======== Stored data ========

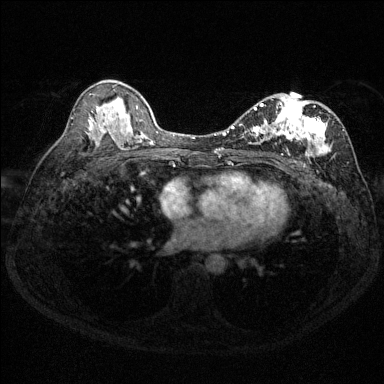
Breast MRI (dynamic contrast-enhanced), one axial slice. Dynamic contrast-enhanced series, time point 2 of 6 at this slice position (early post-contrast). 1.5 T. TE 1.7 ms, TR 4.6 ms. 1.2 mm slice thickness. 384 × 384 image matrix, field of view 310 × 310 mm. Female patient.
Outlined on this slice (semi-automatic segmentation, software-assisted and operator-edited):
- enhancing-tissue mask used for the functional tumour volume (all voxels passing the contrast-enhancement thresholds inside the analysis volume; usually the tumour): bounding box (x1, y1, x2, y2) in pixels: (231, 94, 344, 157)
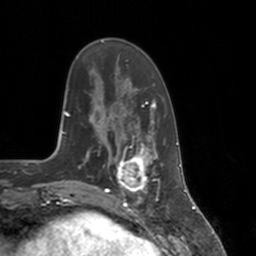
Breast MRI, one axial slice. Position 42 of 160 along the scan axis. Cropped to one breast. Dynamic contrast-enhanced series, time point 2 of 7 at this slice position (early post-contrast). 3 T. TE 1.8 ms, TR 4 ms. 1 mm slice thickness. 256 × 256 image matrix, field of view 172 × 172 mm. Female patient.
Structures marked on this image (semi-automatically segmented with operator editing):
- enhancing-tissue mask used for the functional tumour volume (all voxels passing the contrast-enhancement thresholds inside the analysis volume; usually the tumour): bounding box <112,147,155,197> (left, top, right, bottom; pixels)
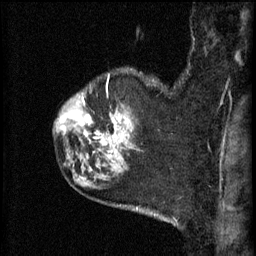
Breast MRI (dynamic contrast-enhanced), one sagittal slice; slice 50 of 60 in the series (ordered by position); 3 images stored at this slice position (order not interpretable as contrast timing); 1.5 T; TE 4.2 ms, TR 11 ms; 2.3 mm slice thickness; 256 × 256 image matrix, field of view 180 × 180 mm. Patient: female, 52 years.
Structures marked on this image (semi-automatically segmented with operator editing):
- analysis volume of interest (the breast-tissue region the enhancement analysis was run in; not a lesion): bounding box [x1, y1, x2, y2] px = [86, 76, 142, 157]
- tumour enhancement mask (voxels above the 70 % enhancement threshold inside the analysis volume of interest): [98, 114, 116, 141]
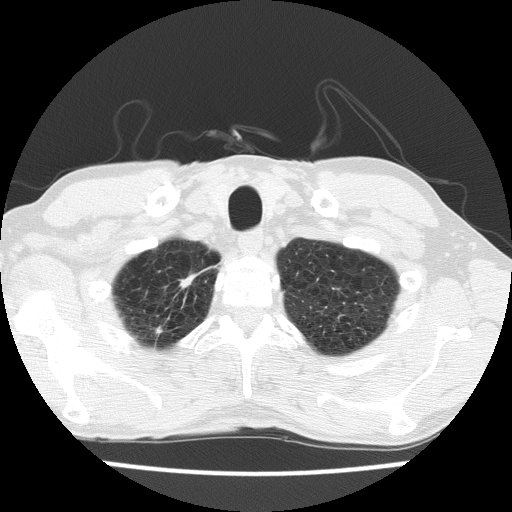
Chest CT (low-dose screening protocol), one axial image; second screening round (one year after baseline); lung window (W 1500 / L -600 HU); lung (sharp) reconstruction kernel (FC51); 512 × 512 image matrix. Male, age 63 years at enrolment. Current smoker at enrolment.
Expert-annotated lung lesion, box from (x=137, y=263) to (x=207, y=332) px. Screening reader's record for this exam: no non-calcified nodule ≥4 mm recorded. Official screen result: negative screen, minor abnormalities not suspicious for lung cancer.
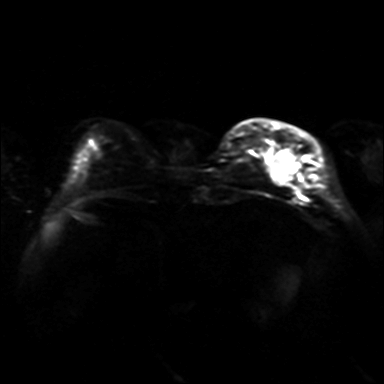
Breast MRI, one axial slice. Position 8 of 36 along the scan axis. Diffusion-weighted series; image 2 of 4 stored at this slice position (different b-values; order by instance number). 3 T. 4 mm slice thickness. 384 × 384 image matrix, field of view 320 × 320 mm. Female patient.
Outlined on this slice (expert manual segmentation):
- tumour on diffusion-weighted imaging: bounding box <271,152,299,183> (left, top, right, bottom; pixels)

========
======== Stored data ========

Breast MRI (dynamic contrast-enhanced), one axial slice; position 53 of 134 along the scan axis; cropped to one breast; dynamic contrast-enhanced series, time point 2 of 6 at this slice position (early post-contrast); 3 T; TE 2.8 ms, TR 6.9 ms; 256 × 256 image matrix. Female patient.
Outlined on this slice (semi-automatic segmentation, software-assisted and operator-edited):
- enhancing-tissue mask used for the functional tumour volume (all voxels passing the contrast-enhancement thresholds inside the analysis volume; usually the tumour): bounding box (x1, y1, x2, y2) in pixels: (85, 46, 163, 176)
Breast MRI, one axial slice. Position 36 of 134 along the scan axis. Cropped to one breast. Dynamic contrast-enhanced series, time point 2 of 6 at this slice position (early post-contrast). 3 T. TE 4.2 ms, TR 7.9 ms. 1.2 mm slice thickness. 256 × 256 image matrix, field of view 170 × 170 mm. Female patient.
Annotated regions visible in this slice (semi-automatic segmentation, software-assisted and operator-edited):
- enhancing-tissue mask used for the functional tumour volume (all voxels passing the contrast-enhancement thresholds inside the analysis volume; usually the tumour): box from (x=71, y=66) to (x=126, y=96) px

========

Check each line of the records above for the string "enhancing", and report every line that has it.

- enhancing-tissue mask used for the functional tumour volume (all voxels passing the contrast-enhancement thresholds inside the analysis volume; usually the tumour): bounding box (x1, y1, x2, y2) in pixels: (231, 94, 344, 157)
- enhancing-tissue mask used for the functional tumour volume (all voxels passing the contrast-enhancement thresholds inside the analysis volume; usually the tumour): bounding box <112,147,155,197> (left, top, right, bottom; pixels)
- enhancing-tissue mask used for the functional tumour volume (all voxels passing the contrast-enhancement thresholds inside the analysis volume; usually the tumour): bounding box (x1, y1, x2, y2) in pixels: (85, 46, 163, 176)
- enhancing-tissue mask used for the functional tumour volume (all voxels passing the contrast-enhancement thresholds inside the analysis volume; usually the tumour): box from (x=71, y=66) to (x=126, y=96) px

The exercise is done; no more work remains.